Resisting these and other visions of internet supremacy, three short, performative videos titled Inversion Practices (2016–17) utilise various conceptual-technical tactics to abandon and subvert the internet. These include strategies as diverse as erasing images of social media posts in Adobe Photoshop; plagiarising queer and radical economic theory to produce an anti-internet manifesto; and working with animators to model paranodal space (the space that exists in-between the various nodes of a network) as a way to visualise and think through what networks frustrate, obstruct or occlude as they are constituted.
Contra-Internet is a project of Creative Capital, generously supported by Arts Council England; Cockayne–Grants for the Arts and the London Community Foundation; Thor Perplies; and Gasworks’ Exhibition Programme Supporter 2017-18, Catherine Petitgas.
The exhibition will be presented at Art in General, New York from January to March 2018 and at MU, Eindhoven from May to July 2018.
Zach Blas is an artist and writer whose practice confronts technologies of capture, security, and control. He is currently a Lecturer in Visual Cultures at Goldsmiths, University of London and has lectured and exhibited internationally, recently at IMA Brisbane, the Van Abbemuseum, Eindhoven and ICA Singapore.
Exhibition events
Lecture performance: Metric Mysticism
Wednesday, October 18, 7pm
In this lecture performance, Zach Blas gazes into the crystal balls of Silicon Valley and charts the transmutation of big data into a magical substance that can predict—and police—the future.

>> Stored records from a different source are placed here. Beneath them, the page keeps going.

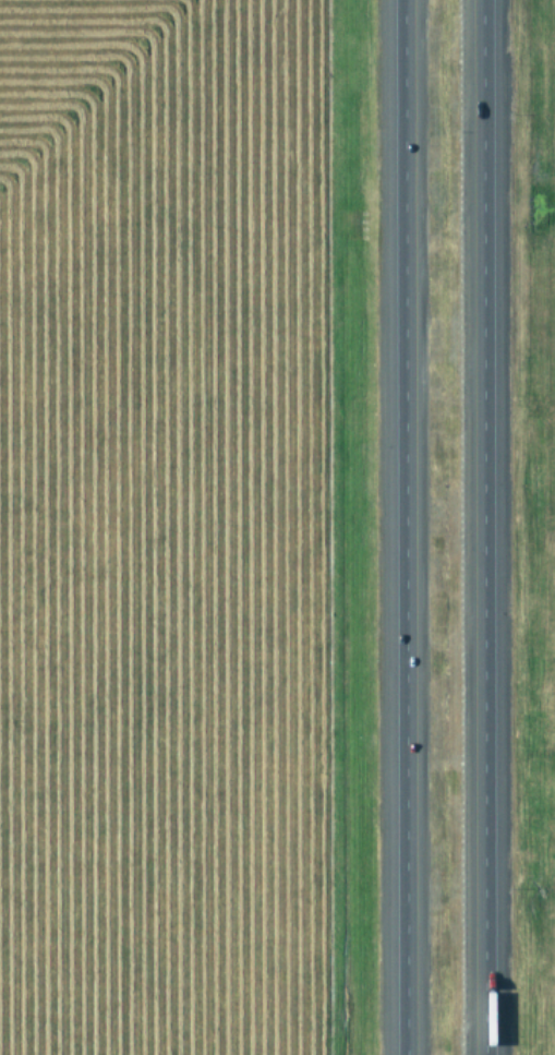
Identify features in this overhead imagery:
crop: (164, 527)
road: (419, 527)
road: (485, 527)

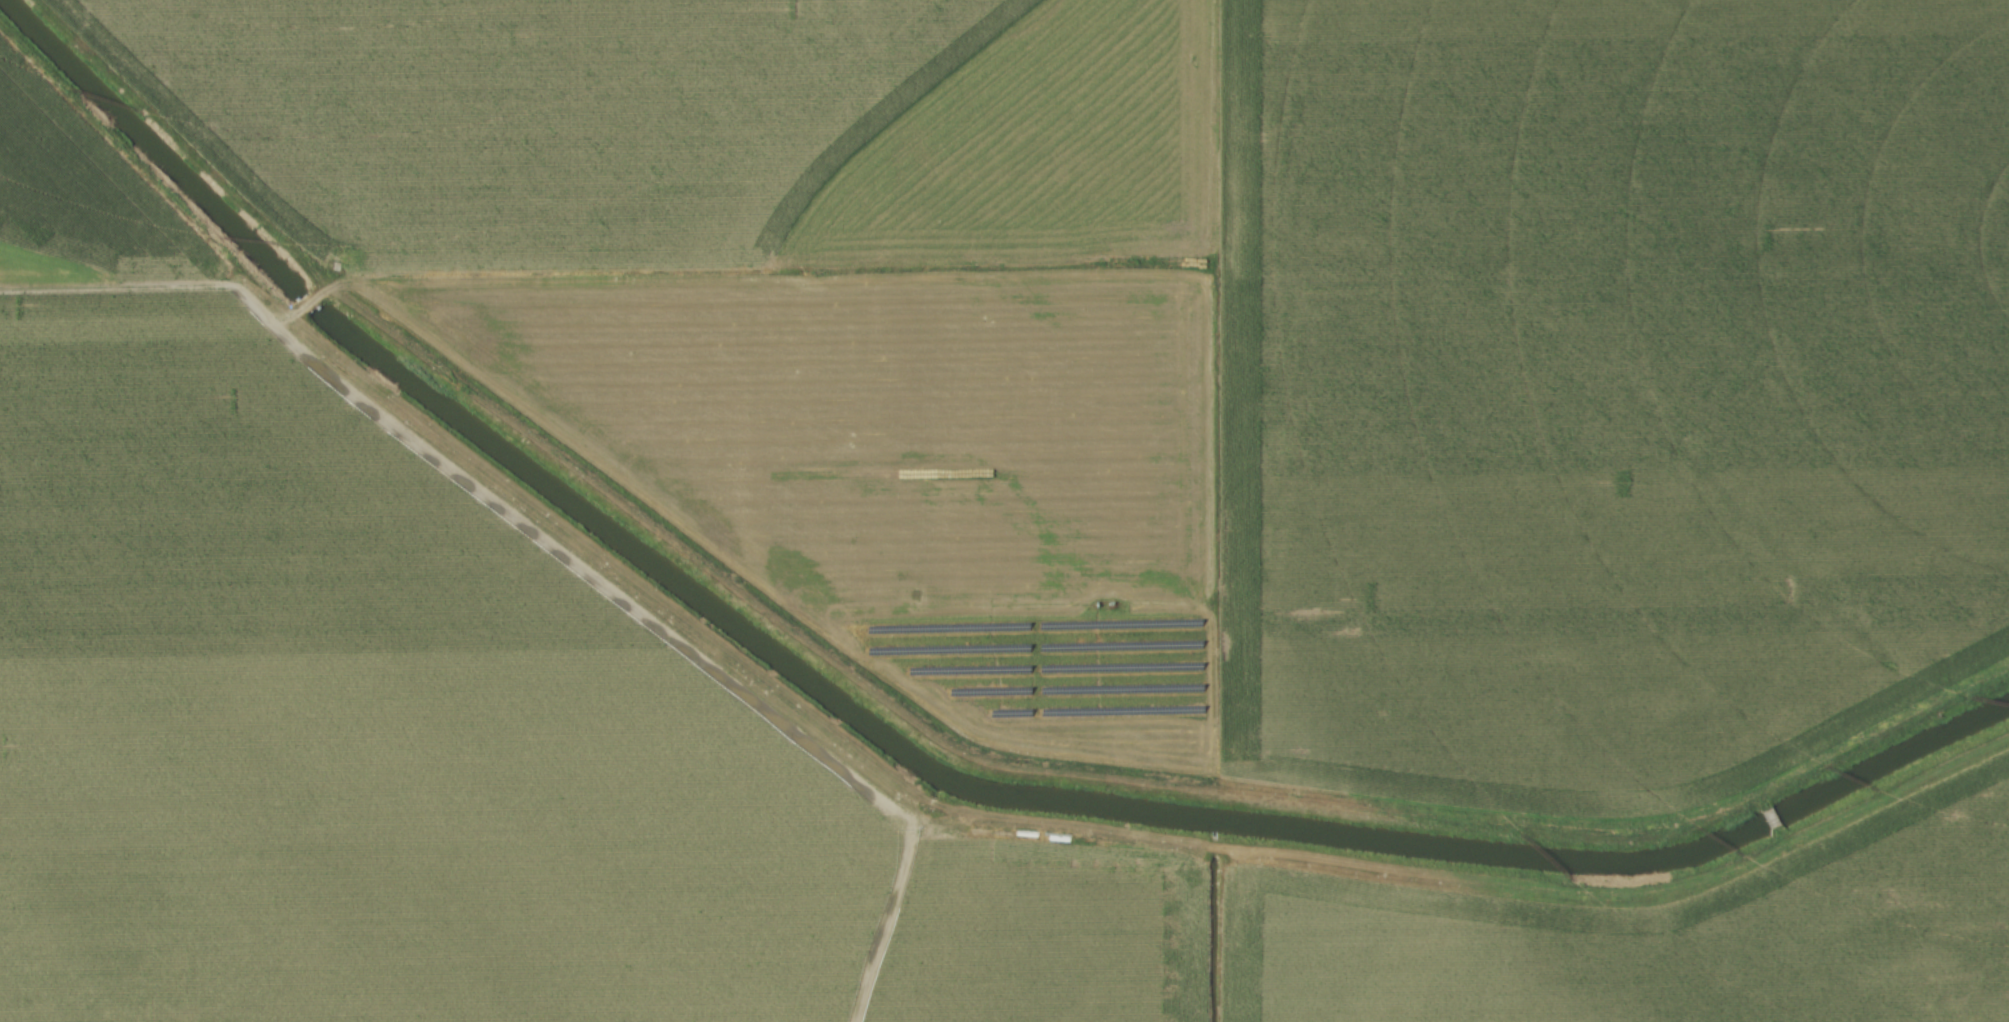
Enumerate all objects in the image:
crop: (1233, 344)
crop: (645, 756)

Symposium: The Only Path to Tomorrow
Saturday, November 25, 11am–6pm
Gasworks presents The Only Path to Tomorrow, a symposium convened by Zach Blas. Artists and scholars Ramon Amaro, Erika Balsom, Matthew Fuller, Elena Gorfinkel, Lawrence Lek, Ana Teixeira Pinto and Susanne Sachsse will discuss Contra-Internet in relation to their own research, ranging from smart drug trends to contemporary manifestations of Ayn Rand’s philosophy of objectivism; from futures of artificial intelligence to transparent architecture in Silicon Valley; from modes of minoritarian techo-resistance to aesthetic strategies in queer cinema. Nootropics will be served.
Residency events
Winter Open Studios
Open studios: Saturday, December 9, 12–6pm
Artists’ talks: Saturday, December 9, 4pm
Katrina Beekhuis (New Zealand), hosted in the Outset Residency Studio
Patricia Domínguez (Chile), hosted in the Juan Yarur Torres Residency Studio
Mahbub Jokhio (Pakistan), hosted in the Roberts Residency Studio
Andrés Pereira Paz (Bolivia), hosted in the Sackler Residency Studio
Gasworks’ current international artists in residence open their studios to the public throughout the day on Saturday, December 9. Open studios and artists’ talks offer audiences a unique opportunity to see, hear about and discuss the research and work-in-progress that these artists have been developing during their residencies.
Gasworks’ current residencies are supported by the Jan Warburton Charitable Trust; David and Libby Richwhite; the New Zealand Friends of Gasworks; Creative New Zealand; Charles Wallace Pakistan Trust; Rangoonwala Foundation; Fundación AMA; and The Shelagh Wakely Bequest, administered by the Elephant Trust.